All the complexity we always faced with this topic revolves around UEFI certificate management. For Secure Boot to be enforced, a set of certificates is needed to determine which binaries are allowed to boot. The default certificates, used by all mainstream operating systems, are managed and distributed by Microsoft. However, they are licensed in a way that does not allow free redistribution, which conflicts with the open-source licenses under which XCP-ng is distributed.
To work around this obstacle, we initially designed a way for you to download and install the required certificates with a simple command, once per pool, documented in our official documentation as secureboot-certs install. This is how it worked in XCP-ng 8.2 and currently works in XCP-ng 8.3.
However, this is not a perfect solution:
- It is a manual step after deploying a pool, whereas we would prefer it to work out of the box.
- It requires internet connectivity from the pool, or alternatively, downloading the files separately and running more complex commands.

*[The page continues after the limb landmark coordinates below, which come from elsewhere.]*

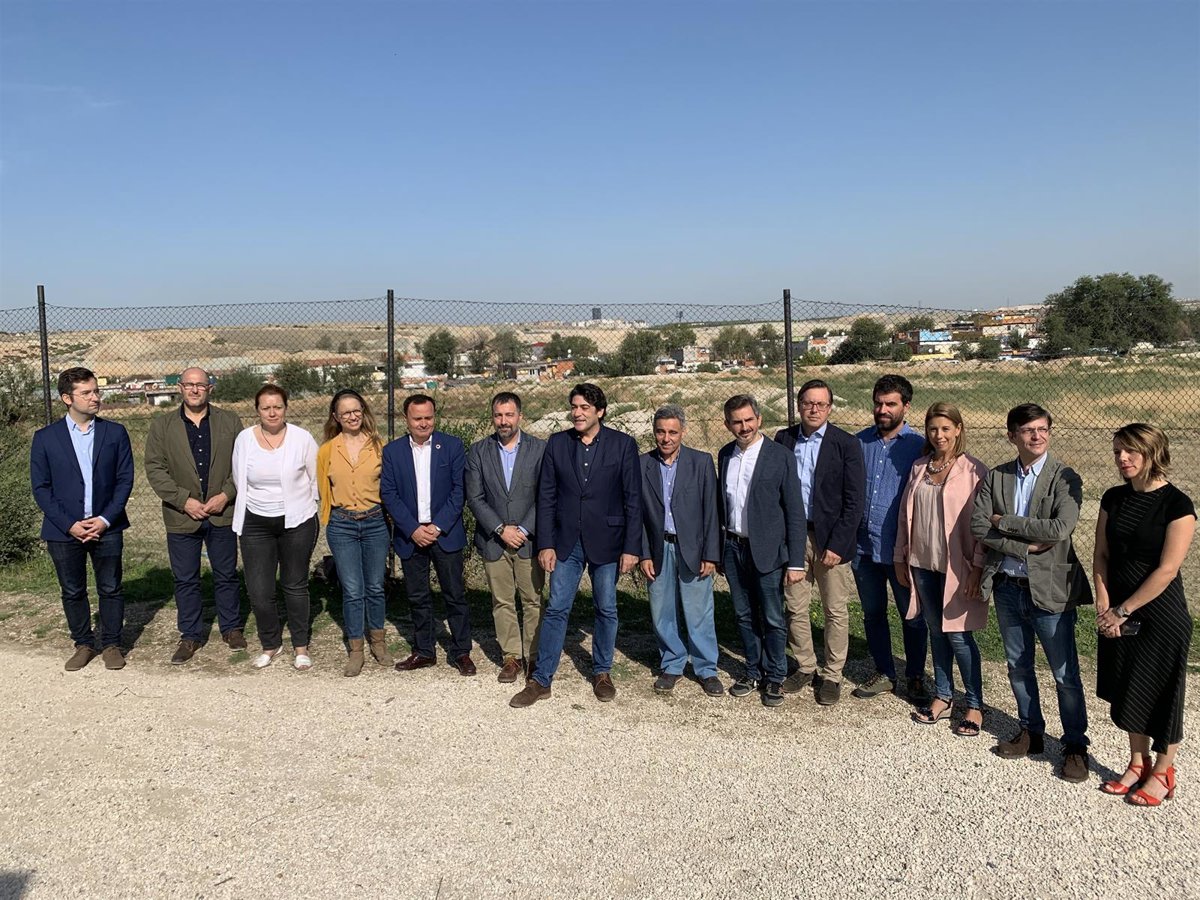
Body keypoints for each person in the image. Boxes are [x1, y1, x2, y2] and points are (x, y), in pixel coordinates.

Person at [971, 403, 1093, 783]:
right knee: (1018, 666)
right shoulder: (997, 477)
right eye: (1028, 430)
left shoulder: (1064, 478)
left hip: (1051, 590)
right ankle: (1031, 731)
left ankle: (1075, 746)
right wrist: (1023, 547)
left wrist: (1004, 522)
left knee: (1064, 674)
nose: (1037, 436)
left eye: (1043, 429)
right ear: (1012, 436)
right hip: (1008, 587)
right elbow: (979, 525)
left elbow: (1059, 528)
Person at [509, 383, 641, 707]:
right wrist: (546, 543)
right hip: (566, 542)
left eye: (584, 407)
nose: (577, 413)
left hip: (608, 542)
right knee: (556, 608)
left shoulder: (622, 445)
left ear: (600, 411)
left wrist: (631, 547)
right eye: (574, 407)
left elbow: (633, 500)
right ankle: (541, 680)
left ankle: (602, 672)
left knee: (606, 608)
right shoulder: (557, 444)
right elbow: (547, 497)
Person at [1094, 423, 1195, 806]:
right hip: (1117, 609)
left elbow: (1167, 569)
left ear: (1153, 453)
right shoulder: (1113, 498)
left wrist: (1122, 610)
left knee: (1163, 692)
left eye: (1131, 451)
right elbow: (1101, 554)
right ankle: (1138, 763)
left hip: (1161, 614)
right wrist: (1104, 605)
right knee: (1128, 687)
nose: (1122, 458)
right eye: (1117, 451)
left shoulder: (1177, 505)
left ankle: (1164, 771)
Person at [893, 403, 989, 735]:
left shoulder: (974, 470)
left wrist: (978, 567)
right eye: (933, 428)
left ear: (958, 429)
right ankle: (944, 696)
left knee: (959, 636)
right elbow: (904, 516)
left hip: (958, 568)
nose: (939, 435)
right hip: (922, 563)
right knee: (936, 632)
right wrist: (900, 556)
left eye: (946, 428)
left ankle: (974, 704)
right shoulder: (920, 466)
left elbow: (982, 526)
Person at [30, 367, 134, 671]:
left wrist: (105, 519)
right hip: (64, 531)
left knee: (110, 587)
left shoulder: (115, 433)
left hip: (107, 527)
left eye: (96, 391)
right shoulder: (45, 438)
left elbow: (125, 480)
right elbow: (41, 488)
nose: (95, 397)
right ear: (67, 398)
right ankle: (84, 644)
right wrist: (70, 524)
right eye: (86, 393)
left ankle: (112, 644)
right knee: (72, 590)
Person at [144, 367, 243, 665]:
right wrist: (183, 500)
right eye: (189, 384)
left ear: (210, 388)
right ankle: (190, 635)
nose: (195, 390)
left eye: (201, 385)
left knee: (226, 574)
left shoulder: (230, 421)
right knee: (186, 579)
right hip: (181, 516)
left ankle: (231, 628)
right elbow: (155, 468)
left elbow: (243, 464)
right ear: (180, 388)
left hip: (221, 511)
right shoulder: (162, 426)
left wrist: (226, 495)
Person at [774, 380, 864, 705]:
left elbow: (854, 501)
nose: (814, 409)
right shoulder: (783, 439)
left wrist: (838, 544)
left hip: (830, 540)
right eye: (808, 403)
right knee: (795, 606)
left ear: (829, 408)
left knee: (834, 609)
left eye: (821, 404)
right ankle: (805, 666)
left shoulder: (846, 444)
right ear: (799, 405)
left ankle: (832, 674)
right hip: (795, 536)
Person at [717, 394, 806, 708]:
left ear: (759, 419)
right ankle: (752, 671)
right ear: (728, 424)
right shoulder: (725, 454)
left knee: (772, 617)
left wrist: (796, 561)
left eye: (749, 420)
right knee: (743, 615)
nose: (744, 427)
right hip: (733, 548)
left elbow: (794, 511)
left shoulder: (780, 456)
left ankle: (775, 676)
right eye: (737, 422)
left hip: (768, 551)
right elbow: (722, 505)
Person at [381, 394, 474, 676]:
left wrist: (437, 526)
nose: (423, 423)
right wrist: (412, 529)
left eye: (428, 417)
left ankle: (461, 651)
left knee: (454, 594)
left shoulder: (452, 446)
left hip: (444, 533)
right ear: (406, 419)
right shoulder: (393, 451)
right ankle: (424, 651)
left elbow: (459, 491)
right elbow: (389, 493)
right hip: (411, 535)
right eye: (417, 418)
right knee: (417, 596)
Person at [853, 374, 930, 703]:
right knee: (873, 614)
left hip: (901, 551)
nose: (882, 410)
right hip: (863, 549)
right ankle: (884, 671)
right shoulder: (859, 443)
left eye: (890, 404)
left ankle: (915, 676)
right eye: (878, 403)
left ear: (906, 406)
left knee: (912, 616)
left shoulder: (919, 446)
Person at [231, 384, 320, 670]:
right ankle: (270, 644)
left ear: (286, 408)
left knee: (295, 584)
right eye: (266, 407)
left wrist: (306, 505)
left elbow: (315, 478)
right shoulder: (245, 439)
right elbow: (238, 478)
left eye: (277, 407)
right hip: (256, 522)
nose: (272, 413)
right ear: (257, 410)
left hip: (297, 520)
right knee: (259, 590)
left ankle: (301, 646)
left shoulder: (302, 438)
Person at [639, 404, 723, 697]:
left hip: (693, 548)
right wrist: (644, 553)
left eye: (672, 432)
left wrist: (711, 553)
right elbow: (637, 515)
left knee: (698, 611)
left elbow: (711, 511)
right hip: (658, 547)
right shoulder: (643, 464)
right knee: (661, 609)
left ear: (683, 432)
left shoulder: (701, 462)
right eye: (661, 432)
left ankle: (706, 668)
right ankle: (672, 663)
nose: (666, 438)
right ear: (654, 432)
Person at [465, 391, 546, 683]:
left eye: (509, 415)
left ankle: (534, 657)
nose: (504, 421)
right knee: (502, 601)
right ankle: (511, 657)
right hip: (494, 540)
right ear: (492, 417)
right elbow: (475, 497)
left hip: (529, 540)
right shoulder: (478, 451)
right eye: (498, 415)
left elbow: (545, 495)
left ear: (519, 416)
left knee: (533, 600)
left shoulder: (540, 449)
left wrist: (523, 529)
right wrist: (501, 529)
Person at [317, 388, 392, 677]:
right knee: (352, 589)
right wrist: (329, 518)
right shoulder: (327, 451)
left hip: (375, 522)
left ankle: (379, 642)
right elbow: (323, 489)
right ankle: (356, 649)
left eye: (356, 410)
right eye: (345, 412)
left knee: (375, 586)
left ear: (363, 412)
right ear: (336, 417)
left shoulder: (378, 446)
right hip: (342, 524)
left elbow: (388, 485)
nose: (352, 416)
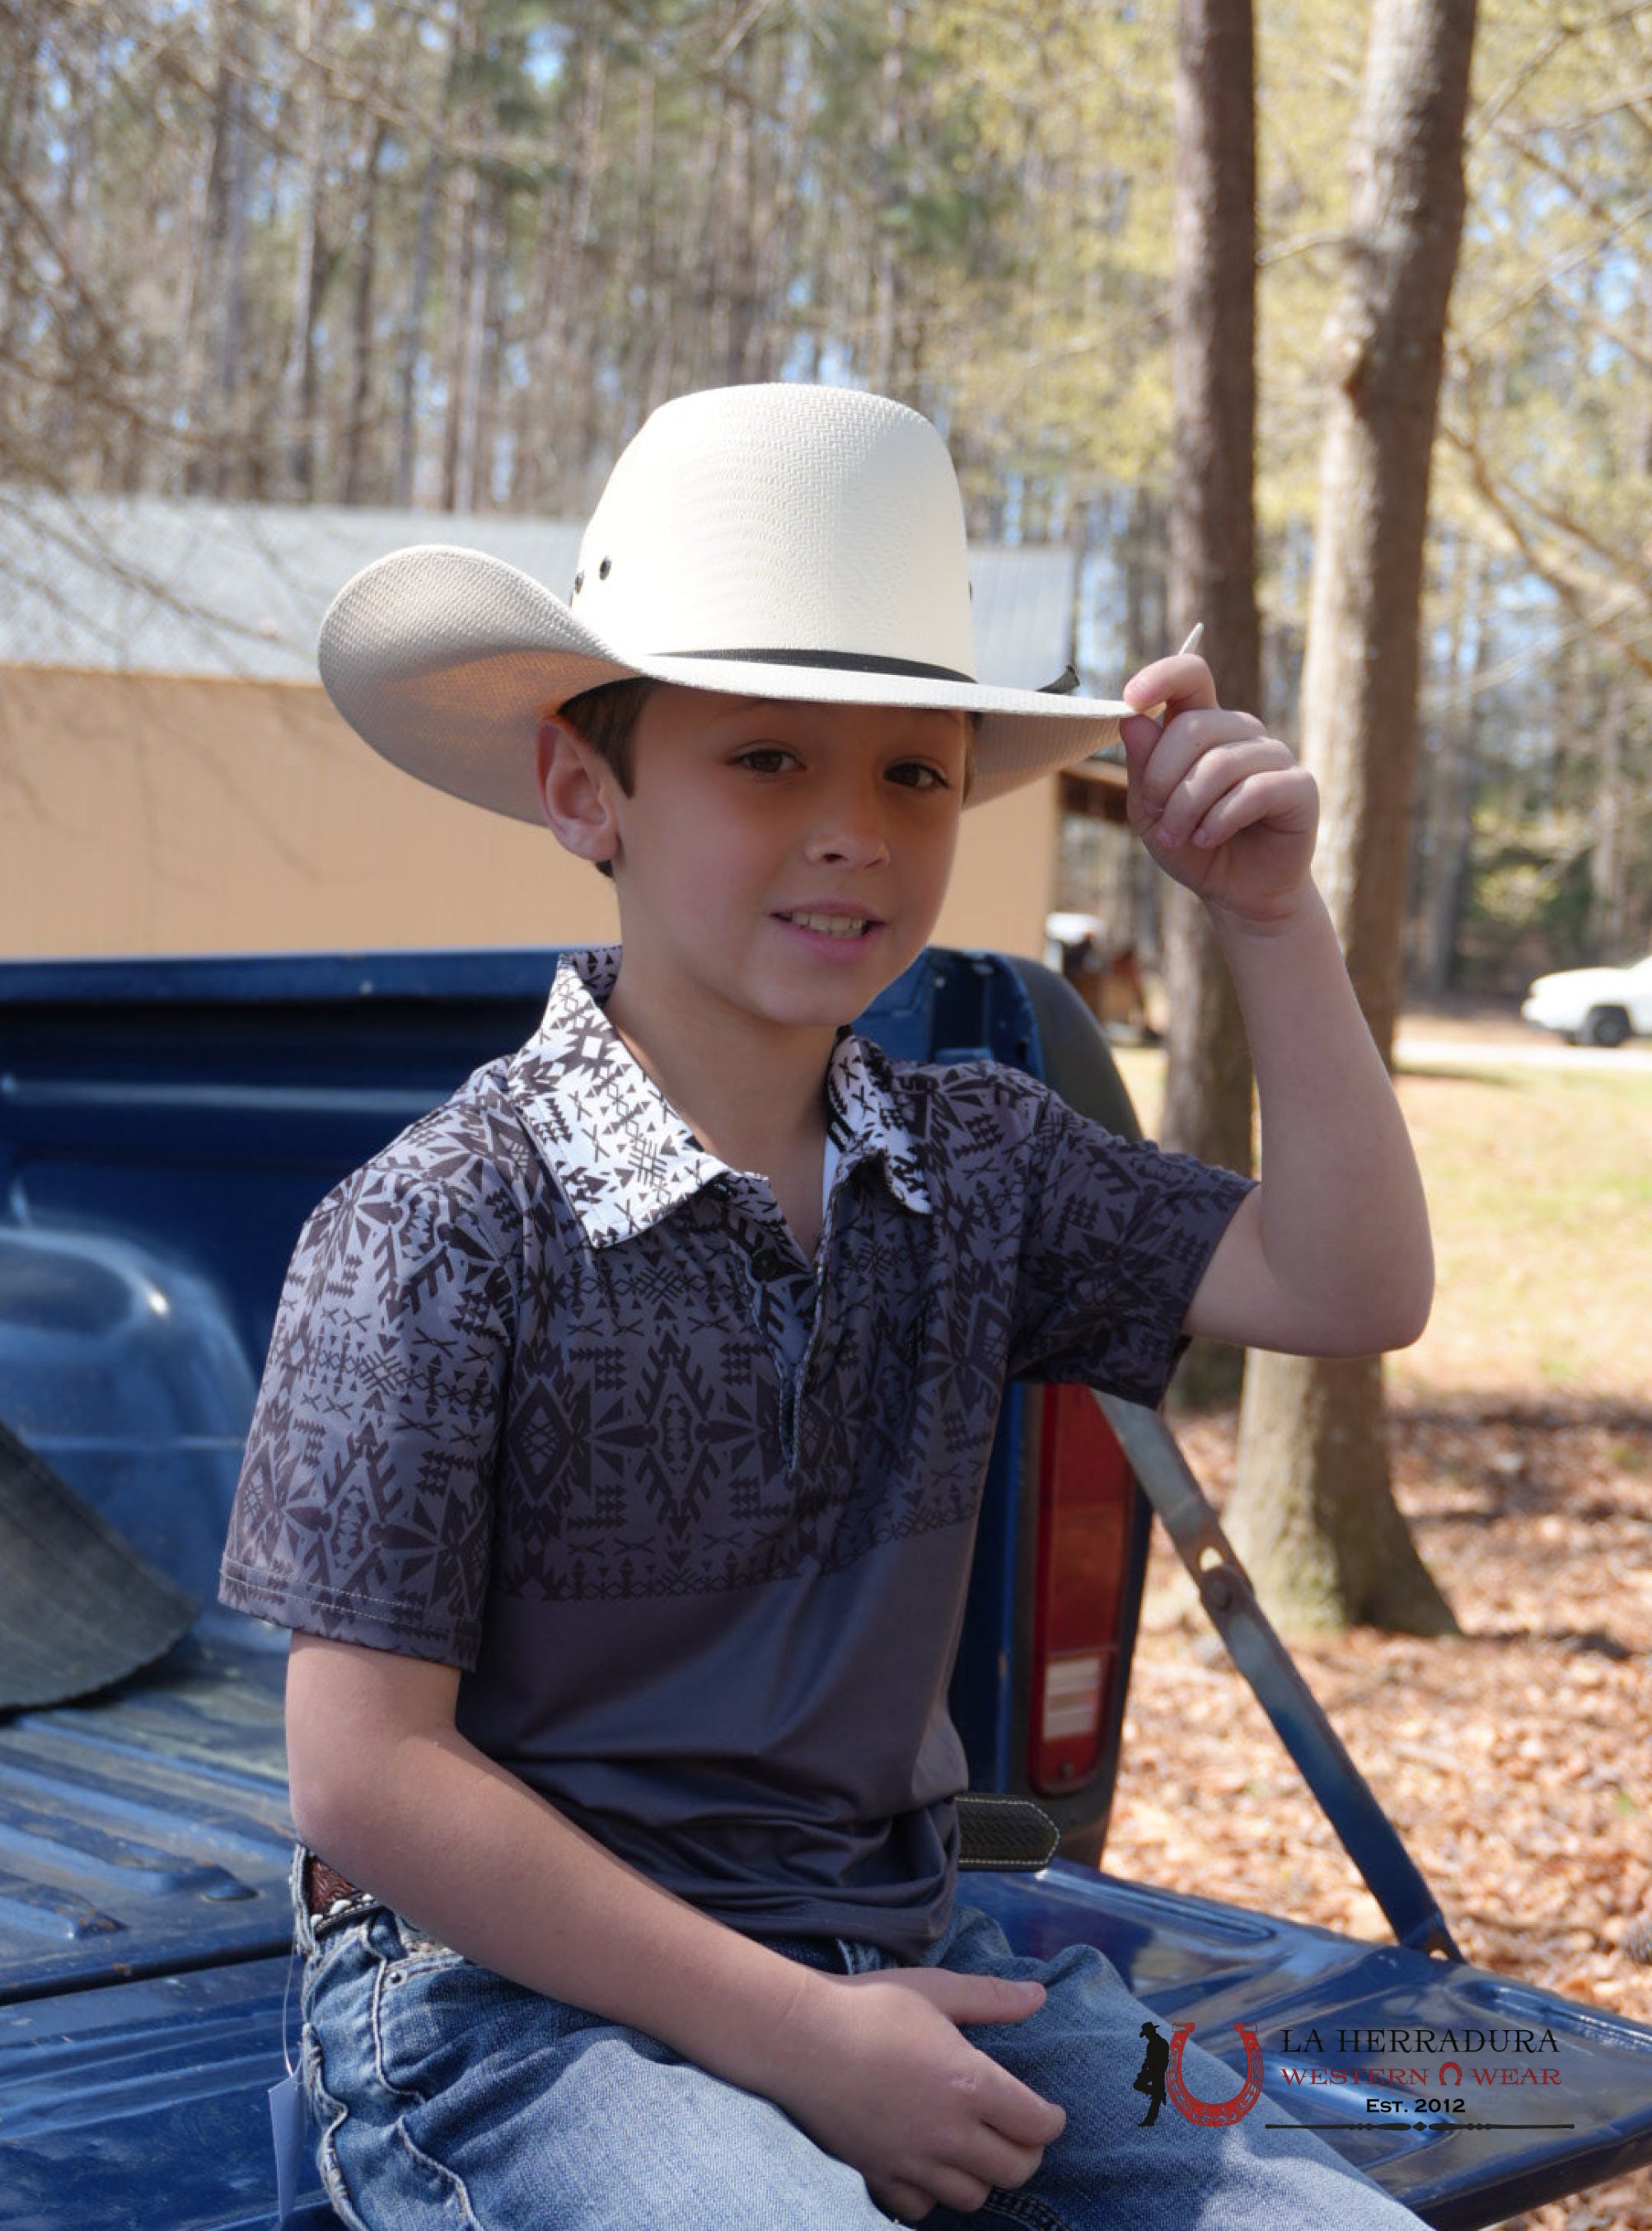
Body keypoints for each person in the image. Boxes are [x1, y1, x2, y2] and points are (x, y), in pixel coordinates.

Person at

- After the initial setup, certificate updates cannot be provided automatically; you need to run the command again. This includes the 2023 certificates that supersede the old 2011 certificates, as well as the regularly updated revocation database, and that we would provide to you with system updates.
Thus, when Microsoft made it possible to build our own certificate databases from source files distributed under a more permissive license, we decided to include them with the system. This is what the varstored update aimed to deliver.
Our tests were all green, the documentation updated, and the update would simplify new deployments. Existing pools would not be affected unless admins chose to switch from their initially deployed certificates to the new defaults.
However, there was one problem we had not foreseen, one case we had not tested (and should have): what happens when Windows or another OS wants to update the certificates in a VM? Each VM, after its first boot, has a copy of the certificates that are then managed by the OS itself. We had seen countless times how the update would simply append new certificates to the database. But this was not the case when our certificates were there.
We had followed Microsoft's documentation when building our certificate databases, and it mentioned that we should use our own identifier in the resulting artifacts, not Microsoft's. We did this, but it turned out that this instruction was intended only for items not coming from Microsoft's source files (after our recent feedback, they updated the documentation to avoid any confusion).
The consequence: Windows Update detects that the revocation database doesn't match its latest version. It attempts to update, but since it does not recognize the certificates as Microsoft's, it adds its own copy. There's only 57KB of space to hold the revocation database, and the addition of Microsoft's copy of it makes us go over the limit. That's where a pre-existing bug in varstored plays its role: instead of refusing to update, it lets the attempt corrupt the variables, and nothing works anymore, because varstored now complains about the bizarre state of the variable. The VM is now unbootable, until we fix its UEFI variables (which, thankfully, we can do).
A few hours after publishing the update, one of our developers found out about this issue and its consequences. That's when we decided to pull the update, and to update the announcement with a first set of instructions to avoid the issue and/or repair affected VMs. The present article is another step taken to address the issue.
What's next regarding Guest Secure Boot in XCP-ng
Thanks to new insight from Microsoft on https://github.com/microsoft/secureboot_objects, we now have a way to provide the default certificates without causing the previous issues anymore.
Our developers are working on a new update for varstored that will allow every pool to use Guest Secure Boot without requiring any manual action. These certificates will also be updated to the latest recommended by Microsoft and will continue receiving updates in the future. We will cover the details when the update is released.